Check out their latest!

From McMahon, a chilling ghost story with a twist...

The Invited, opens a new window

People move into haunted houses, sure, but who builds one? That's the central question of McMahon's ninth suspense novel, in which the ghosts visiting a couple are guests, not intruders. Helen and Nate move from suburban Connecticut to a small town in Vermont to simplify their lives, and build the house of their dreams. They soon discover that the land they've moved to has a dark and violent past. Helen, a historian, becomes consumed with the legend of Hattie Breckenridge, a woman accused of witchcraft who lived there a century earlier. Helen begins incorporating historical artifacts into the house -- a beam from a local schoolhouse, bricks from a mill, a mantle from a farmhouse -- objects she has been led to discover and that seem to carry a message, bringing her closer to Hattie and her secrets. As work on the house progresses, it becomes clear that the house and Hattie herself want something from Helen, and that she and Nate are in danger.

McMahon keeps us busy with multiple viewpoints and mysteries. While roughly half the book is told from Helen's third-person point of view, the other half belongs to Olive, the couple's scrappy 14-year-old neighbor. Desolate in her beloved mom's absence, Olive is obsessed with finding a treasure she believes Hattie hid in the nearby bog. The mystery of where her mom has gone segues in and out of the ghost story. A mutual fascination with the Breckenridge family's dark history draws her and Helen together.

One of the things that I love about McMahon's books is the atmosphere and setting. Her love and knowledge of Vermont show in her books. I am impressed with her ability to write such terrifying novels, while balancing the terror with tragic, well-constructed characters and a secondary plot. The plotting is deft and sure-footed, never slowing, never inconsistent, and relentlessly absorbing. McMahon is a champ!

I now own five of her books; still on a quest to get them all!

And from Lepionka, a late-night phone call can never be good...

The Stories You Tell, opens a new window

After a remarkable debut (The Last Place You Look, opens a new window) and an accomplished second novel (What You Want to See, opens a new window), Lepionka's third installment of the adventures of P.I. Roxane Weary is brilliant. Roxane finds herself plunged into a troublesome case when she receives a late-night emergency call from her brother Andrew, a bartender and occasional drug dealer. He had been home alone when Addison, a jilted old girlfriend, showed up at his apartment in a panic. After making a brief call, she ran from his place and promptly disappeared. The root of the mystery seems to center on a new dating app called BusPass (for Columbus, Ohio, of course) and a couple of middle-class suburban women who are friends with Addison. How these pieces fit together and what it all has to do with the mysterious closure of a local nightclub, and a dead ex-policeman, remains to be seen. Roxane's support network starts to crumble with Andrew behind bars for a parole violation, and her fickle on-again-off-again girlfriend, in Rhode Island. And then there's Tom...

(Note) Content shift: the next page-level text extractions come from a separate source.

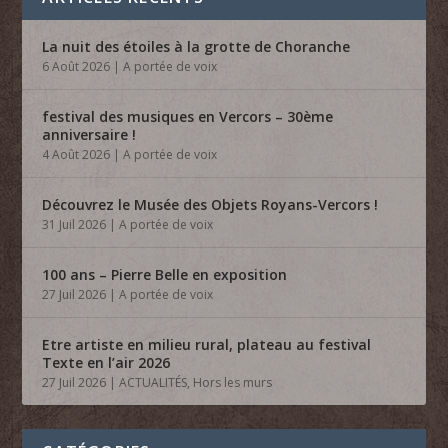
La nuit des étoiles à la grotte de Choranche
6 Août 2026
|
A portée de voix
festival des musiques en Vercors – 30ème
anniversaire !
4 Août 2026
|
A portée de voix
Découvrez le Musée des Objets Royans-Vercors !
31 Juil 2026
|
A portée de voix
100 ans – Pierre Belle en exposition
27 Juil 2026
|
A portée de voix
Etre artiste en milieu rural, plateau au festival
Texte en l’air 2026
27 Juil 2026
|
ACTUALITÉS
,
Hors les murs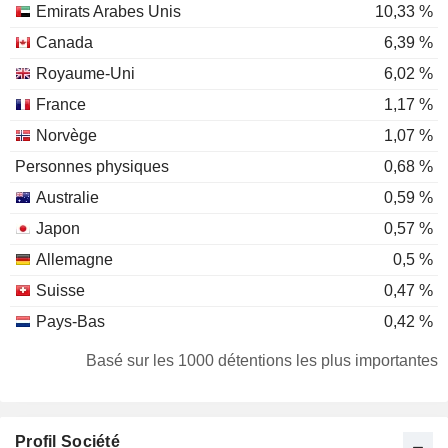
Emirats Arabes Unis
10,33 %
Canada
6,39 %
Royaume-Uni
6,02 %
France
1,17 %
Norvège
1,07 %
Personnes physiques
0,68 %
Australie
0,59 %
Japon
0,57 %
Allemagne
0,5 %
Suisse
0,47 %
Pays-Bas
0,42 %
Hong Kong
0,33 %
Basé sur les 1000 détentions les plus importantes
Danemark
0,21 %
Corée du Sud
0,2 %
Profil Société
Irlande
0,14 %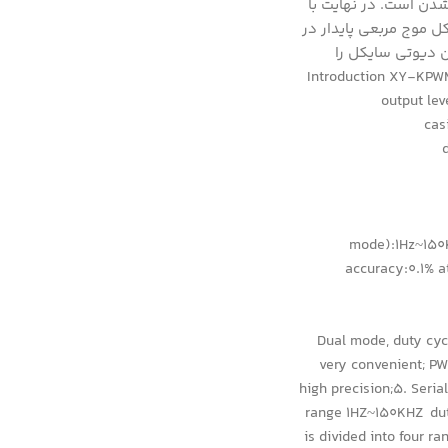
سایکل قابل تنظیم است. با مشاهده Set پارامتر آماده تنظیم شدن است. در نهایت با
زن تنظیمات پایدار شده و خروجی با توجه به پارامترهای تنظیم شده موج مربعی را تولید می کند. با مشاهده out شکل موج مربعی پایدار در
و پایین دیوتی سایکل را
Introduction XY-KPWM / 
output lev
cas
mode):1Hz~150K
accuracy:0.1% a
1. Dual mode, duty c
very convenient; PW
high precision;5. Seri
range 1HZ~150KHZ dut
is divided into four r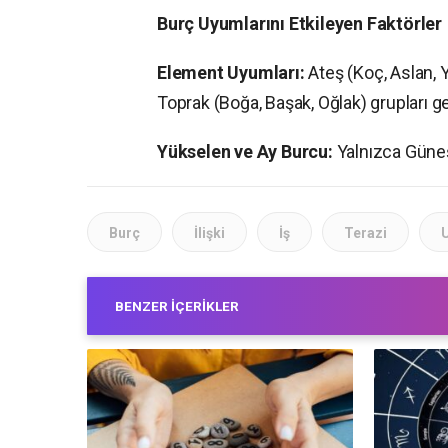
Burç Uyumlarını Etkileyen Faktörler
Element Uyumları:
Ateş (Koç, Aslan, Ya
Toprak (Boğa, Başak, Oğlak) grupları gene
Yükselen ve Ay Burcu:
Yalnızca Güneş 
Burç
İlişki
İş
Terazi
BENZER İÇERIKLER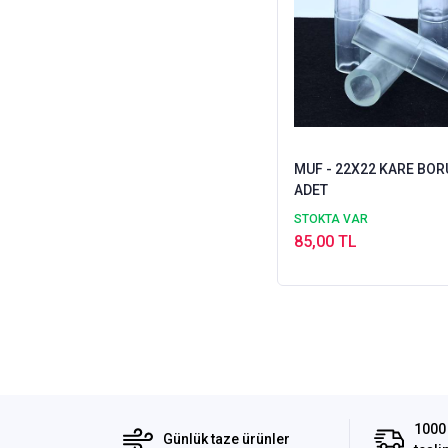
MUF - 22X22 KARE BORU 
ADET
STOKTA VAR
85,00 TL
1000 
Günlük taze ürünler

Lepionka constructs a labyrinthine plot with a set of interesting ramifications. As in her previous novels, she does so by timing the story faultlessly, adding razor-sharp dialogue, and above all clever characterization. She has an unerring eye for the nuances of personality and circumstance that make her story's characters genuinely interesting people, rather than mere props in a plot. The narrative resonates with insights into contemporary life; dealing frankly with themes ranging from sexuality to dysfunctional families, from the unsavory side of social media to racial bias and the daily adversities faced by many who just manage to cope with the economics of modern life. 

While it would be understandable if Roxane continued to exist in a state of arrested development as the bitter, angry, bourbon-swilling private eye, Lepionka has taken Weary on a journey of growth and development, novel after novel, with skill and patience. Over the course of three thrilling novels, she has created one of the richest protagonists in crime fiction.

This is an entertaining and thoroughly gripping crime novel and I look forward to the next chapter in the story of Roxane Weary, which should be sometime later this year. I hope to be first in line for a copy!

I recently acquired a bookmark which states: I Read Past My Bedtime. For me, this is soooo true, especially when books by these two authors are involved. They are un-put-down-able must-reads!